■ WORK TO COMPLETE:
Reproduce the data below character for character, omitting the pictures.
┄┄┄┄┄┄┄┄┄┄
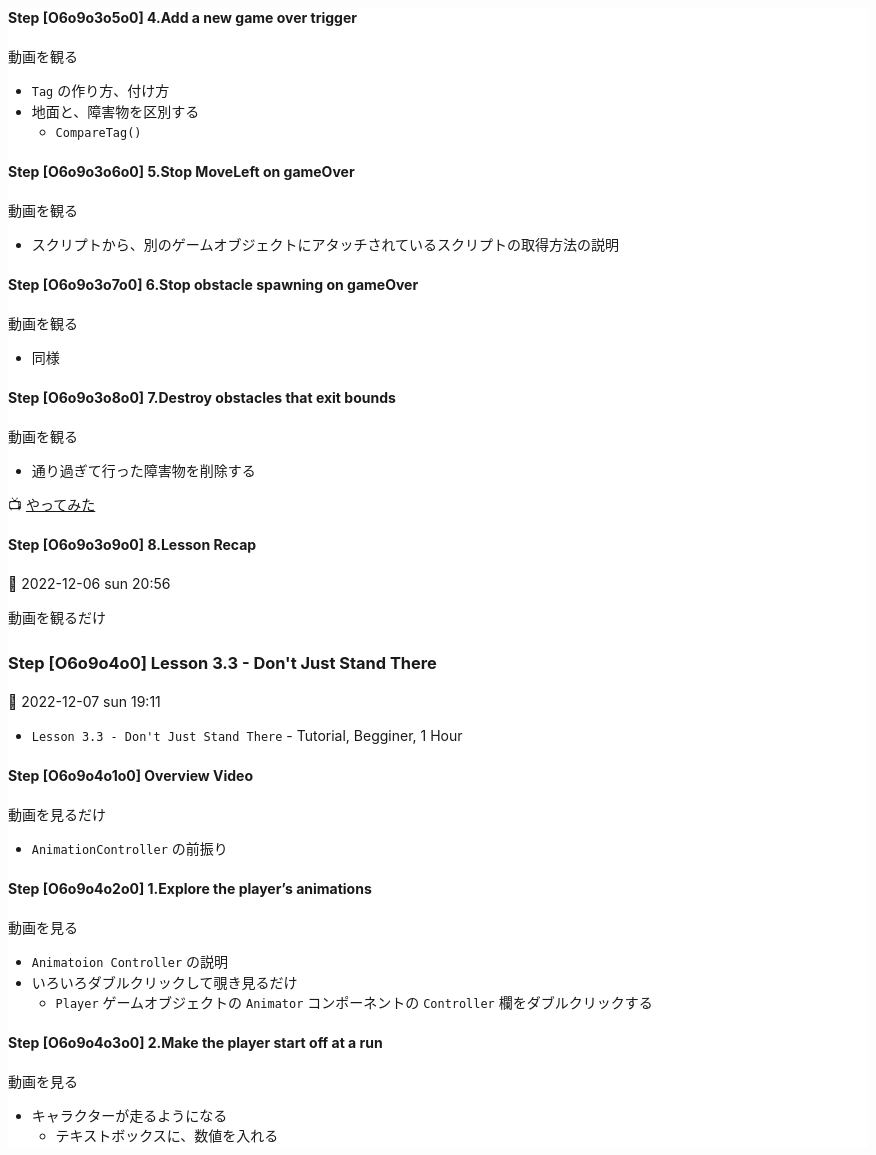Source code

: #### Step [O6o9o3o5o0] 4.Add a new game over trigger

動画を観る  

* `Tag` の作り方、付け方
* 地面と、障害物を区別する
  * `CompareTag()`

#### Step [O6o9o3o6o0] 5.Stop MoveLeft on gameOver

動画を観る  

* スクリプトから、別のゲームオブジェクトにアタッチされているスクリプトの取得方法の説明

#### Step [O6o9o3o7o0] 6.Stop obstacle spawning on gameOver

動画を観る  

* 同様

#### Step [O6o9o3o8o0] 7.Destroy obstacles that exit bounds

動画を観る  

* 通り過ぎて行った障害物を削除する

📺 [やってみた](https://twitter.com/muzudho1/status/1600095447464706053?s=20&t=QEWv5pc1tm6ZK15fNhA5ww)  

#### Step [O6o9o3o9o0] 8.Lesson Recap

📅 2022-12-06 sun 20:56  

動画を観るだけ  

### Step [O6o9o4o0] Lesson 3.3 - Don't Just Stand There

📅 2022-12-07 sun 19:11  

* `Lesson 3.3 - Don't Just Stand There` - Tutorial, Begginer, 1 Hour

#### Step [O6o9o4o1o0] Overview Video

動画を見るだけ  

* `AnimationController` の前振り

#### Step [O6o9o4o2o0] 1.Explore the player’s animations

動画を見る  

* `Animatoion Controller` の説明
* いろいろダブルクリックして覗き見るだけ
    * `Player` ゲームオブジェクトの `Animator` コンポーネントの `Controller` 欄をダブルクリックする

#### Step [O6o9o4o3o0] 2.Make the player start off at a run

動画を見る  

* キャラクターが走るようになる
    * テキストボックスに、数値を入れる
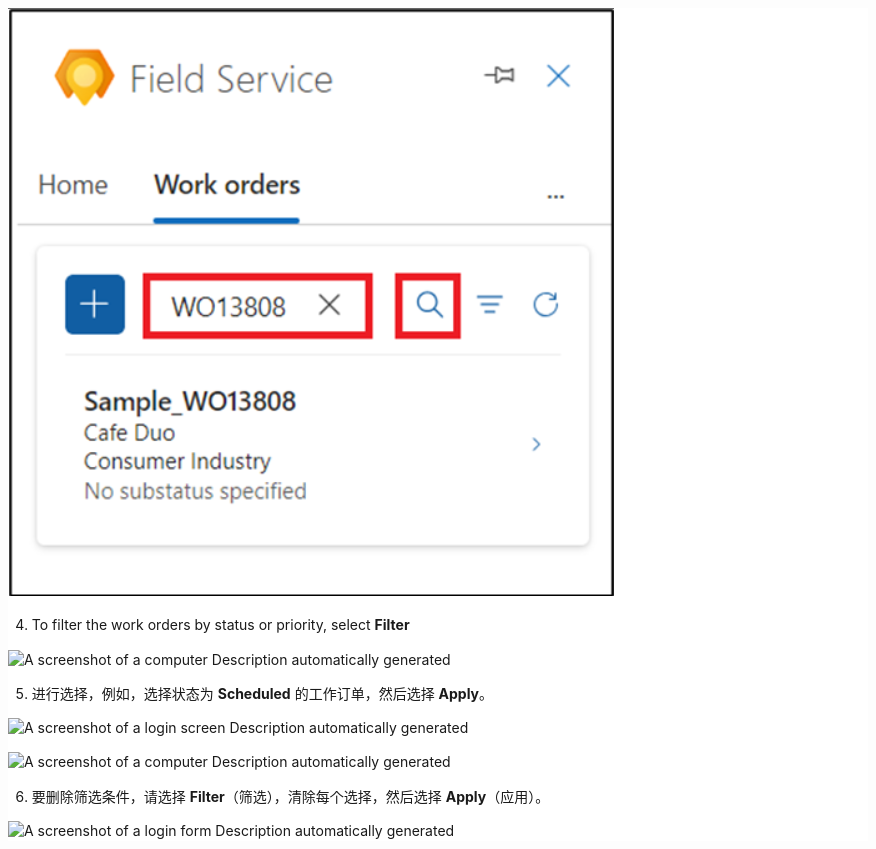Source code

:![](./media/image31.png)

4.  To filter the work orders by status or priority, select **Filter**

![A screenshot of a computer Description automatically
generated](./media/image32.png)

5.  进行选择，例如，选择状态为 **Scheduled** 的工作订单，然后选择
    **Apply**。

![A screenshot of a login screen Description automatically
generated](./media/image33.png)

![A screenshot of a computer Description automatically
generated](./media/image34.png)

6.  要删除筛选条件，请选择 **Filter**（筛选），清除每个选择，然后选择
    **Apply**（应用）。

![A screenshot of a login form Description automatically
generated](./media/image35.png)

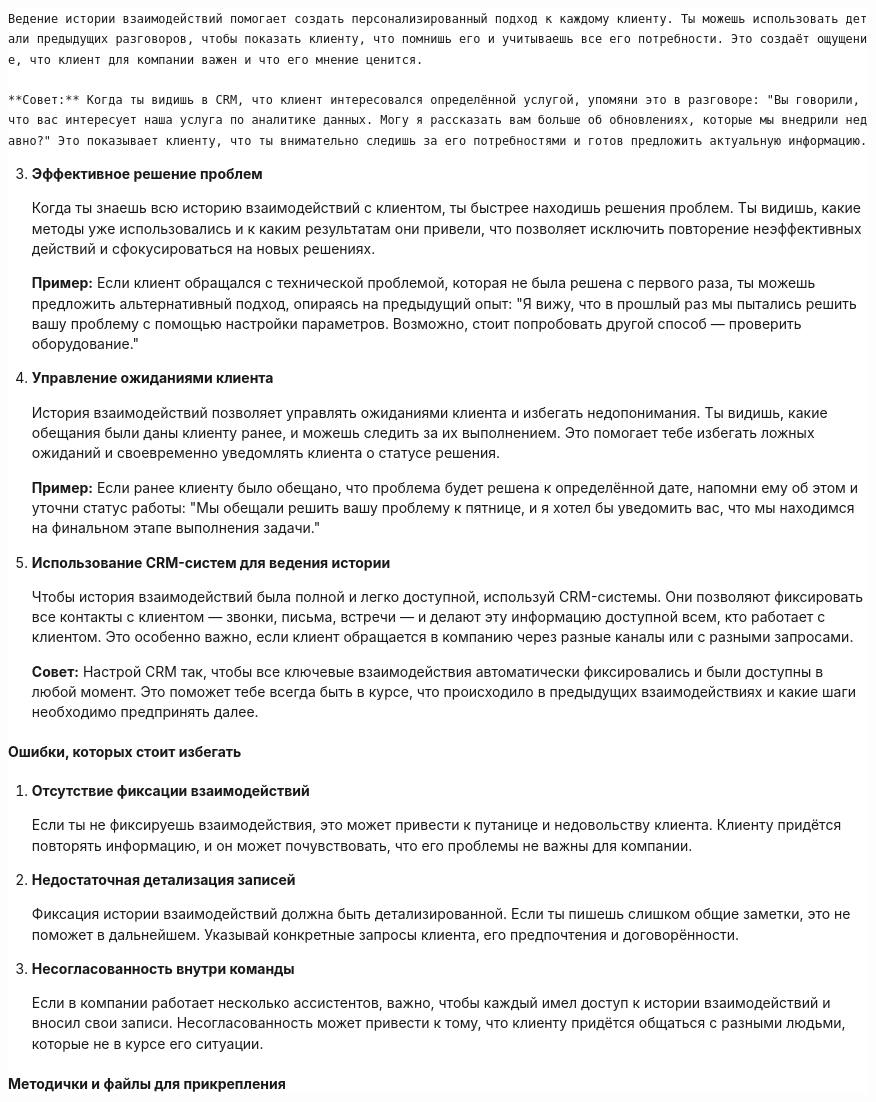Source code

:     Ведение истории взаимодействий помогает создать персонализированный подход к каждому клиенту. Ты можешь использовать детали предыдущих разговоров, чтобы показать клиенту, что помнишь его и учитываешь все его потребности. Это создаёт ощущение, что клиент для компании важен и что его мнение ценится.

    **Совет:** Когда ты видишь в CRM, что клиент интересовался определённой услугой, упомяни это в разговоре: "Вы говорили, что вас интересует наша услуга по аналитике данных. Могу я рассказать вам больше об обновлениях, которые мы внедрили недавно?" Это показывает клиенту, что ты внимательно следишь за его потребностями и готов предложить актуальную информацию.
3.  **Эффективное решение проблем**

    Когда ты знаешь всю историю взаимодействий с клиентом, ты быстрее находишь решения проблем. Ты видишь, какие методы уже использовались и к каким результатам они привели, что позволяет исключить повторение неэффективных действий и сфокусироваться на новых решениях.

    **Пример:** Если клиент обращался с технической проблемой, которая не была решена с первого раза, ты можешь предложить альтернативный подход, опираясь на предыдущий опыт: "Я вижу, что в прошлый раз мы пытались решить вашу проблему с помощью настройки параметров. Возможно, стоит попробовать другой способ — проверить оборудование."
4.  **Управление ожиданиями клиента**

    История взаимодействий позволяет управлять ожиданиями клиента и избегать недопонимания. Ты видишь, какие обещания были даны клиенту ранее, и можешь следить за их выполнением. Это помогает тебе избегать ложных ожиданий и своевременно уведомлять клиента о статусе решения.

    **Пример:** Если ранее клиенту было обещано, что проблема будет решена к определённой дате, напомни ему об этом и уточни статус работы: "Мы обещали решить вашу проблему к пятнице, и я хотел бы уведомить вас, что мы находимся на финальном этапе выполнения задачи."
5.  **Использование CRM-систем для ведения истории**

    Чтобы история взаимодействий была полной и легко доступной, используй CRM-системы. Они позволяют фиксировать все контакты с клиентом — звонки, письма, встречи — и делают эту информацию доступной всем, кто работает с клиентом. Это особенно важно, если клиент обращается в компанию через разные каналы или с разными запросами.

    **Совет:** Настрой CRM так, чтобы все ключевые взаимодействия автоматически фиксировались и были доступны в любой момент. Это поможет тебе всегда быть в курсе, что происходило в предыдущих взаимодействиях и какие шаги необходимо предпринять далее.

#### Ошибки, которых стоит избегать

1.  **Отсутствие фиксации взаимодействий**

    Если ты не фиксируешь взаимодействия, это может привести к путанице и недовольству клиента. Клиенту придётся повторять информацию, и он может почувствовать, что его проблемы не важны для компании.
2.  **Недостаточная детализация записей**

    Фиксация истории взаимодействий должна быть детализированной. Если ты пишешь слишком общие заметки, это не поможет в дальнейшем. Указывай конкретные запросы клиента, его предпочтения и договорённости.
3.  **Несогласованность внутри команды**

    Если в компании работает несколько ассистентов, важно, чтобы каждый имел доступ к истории взаимодействий и вносил свои записи. Несогласованность может привести к тому, что клиенту придётся общаться с разными людьми, которые не в курсе его ситуации.

#### Методички и файлы для прикрепления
┄┄┄┄┄┄┄┄┄┄
■ ANSWER BOX:
Source code

: #### Step [O6o9o3o5o0] 4.Add a new game over trigger

動画を観る  

* `Tag` の作り方、付け方
* 地面と、障害物を区別する
  * `CompareTag()`

#### Step [O6o9o3o6o0] 5.Stop MoveLeft on gameOver

動画を観る  

* スクリプトから、別のゲームオブジェクトにアタッチされているスクリプトの取得方法の説明

#### Step [O6o9o3o7o0] 6.Stop obstacle spawning on gameOver

動画を観る  

* 同様

#### Step [O6o9o3o8o0] 7.Destroy obstacles that exit bounds

動画を観る  

* 通り過ぎて行った障害物を削除する

📺 [やってみた](https://twitter.com/muzudho1/status/1600095447464706053?s=20&t=QEWv5pc1tm6ZK15fNhA5ww)  

#### Step [O6o9o3o9o0] 8.Lesson Recap

📅 2022-12-06 sun 20:56  

動画を観るだけ  

### Step [O6o9o4o0] Lesson 3.3 - Don't Just Stand There

📅 2022-12-07 sun 19:11  

* `Lesson 3.3 - Don't Just Stand There` - Tutorial, Begginer, 1 Hour

#### Step [O6o9o4o1o0] Overview Video

動画を見るだけ  

* `AnimationController` の前振り

#### Step [O6o9o4o2o0] 1.Explore the player’s animations

動画を見る  

* `Animatoion Controller` の説明
* いろいろダブルクリックして覗き見るだけ
    * `Player` ゲームオブジェクトの `Animator` コンポーネントの `Controller` 欄をダブルクリックする

#### Step [O6o9o4o3o0] 2.Make the player start off at a run

動画を見る  

* キャラクターが走るようになる
    * テキストボックスに、数値を入れる
Source code

:![](./media/image31.png)

4.  To filter the work orders by status or priority, select **Filter**

![A screenshot of a computer Description automatically
generated](./media/image32.png)

5.  进行选择，例如，选择状态为 **Scheduled** 的工作订单，然后选择
    **Apply**。

![A screenshot of a login screen Description automatically
generated](./media/image33.png)

![A screenshot of a computer Description automatically
generated](./media/image34.png)

6.  要删除筛选条件，请选择 **Filter**（筛选），清除每个选择，然后选择
    **Apply**（应用）。

![A screenshot of a login form Description automatically
generated](./media/image35.png)

Source code

:     Ведение истории взаимодействий помогает создать персонализированный подход к каждому клиенту. Ты можешь использовать детали предыдущих разговоров, чтобы показать клиенту, что помнишь его и учитываешь все его потребности. Это создаёт ощущение, что клиент для компании важен и что его мнение ценится.

    **Совет:** Когда ты видишь в CRM, что клиент интересовался определённой услугой, упомяни это в разговоре: "Вы говорили, что вас интересует наша услуга по аналитике данных. Могу я рассказать вам больше об обновлениях, которые мы внедрили недавно?" Это показывает клиенту, что ты внимательно следишь за его потребностями и готов предложить актуальную информацию.
3.  **Эффективное решение проблем**

    Когда ты знаешь всю историю взаимодействий с клиентом, ты быстрее находишь решения проблем. Ты видишь, какие методы уже использовались и к каким результатам они привели, что позволяет исключить повторение неэффективных действий и сфокусироваться на новых решениях.

    **Пример:** Если клиент обращался с технической проблемой, которая не была решена с первого раза, ты можешь предложить альтернативный подход, опираясь на предыдущий опыт: "Я вижу, что в прошлый раз мы пытались решить вашу проблему с помощью настройки параметров. Возможно, стоит попробовать другой способ — проверить оборудование."
4.  **Управление ожиданиями клиента**

    История взаимодействий позволяет управлять ожиданиями клиента и избегать недопонимания. Ты видишь, какие обещания были даны клиенту ранее, и можешь следить за их выполнением. Это помогает тебе избегать ложных ожиданий и своевременно уведомлять клиента о статусе решения.

    **Пример:** Если ранее клиенту было обещано, что проблема будет решена к определённой дате, напомни ему об этом и уточни статус работы: "Мы обещали решить вашу проблему к пятнице, и я хотел бы уведомить вас, что мы находимся на финальном этапе выполнения задачи."
5.  **Использование CRM-систем для ведения истории**

    Чтобы история взаимодействий была полной и легко доступной, используй CRM-системы. Они позволяют фиксировать все контакты с клиентом — звонки, письма, встречи — и делают эту информацию доступной всем, кто работает с клиентом. Это особенно важно, если клиент обращается в компанию через разные каналы или с разными запросами.

    **Совет:** Настрой CRM так, чтобы все ключевые взаимодействия автоматически фиксировались и были доступны в любой момент. Это поможет тебе всегда быть в курсе, что происходило в предыдущих взаимодействиях и какие шаги необходимо предпринять далее.

#### Ошибки, которых стоит избегать

1.  **Отсутствие фиксации взаимодействий**

    Если ты не фиксируешь взаимодействия, это может привести к путанице и недовольству клиента. Клиенту придётся повторять информацию, и он может почувствовать, что его проблемы не важны для компании.
2.  **Недостаточная детализация записей**

    Фиксация истории взаимодействий должна быть детализированной. Если ты пишешь слишком общие заметки, это не поможет в дальнейшем. Указывай конкретные запросы клиента, его предпочтения и договорённости.
3.  **Несогласованность внутри команды**

    Если в компании работает несколько ассистентов, важно, чтобы каждый имел доступ к истории взаимодействий и вносил свои записи. Несогласованность может привести к тому, что клиенту придётся общаться с разными людьми, которые не в курсе его ситуации.

#### Методички и файлы для прикрепления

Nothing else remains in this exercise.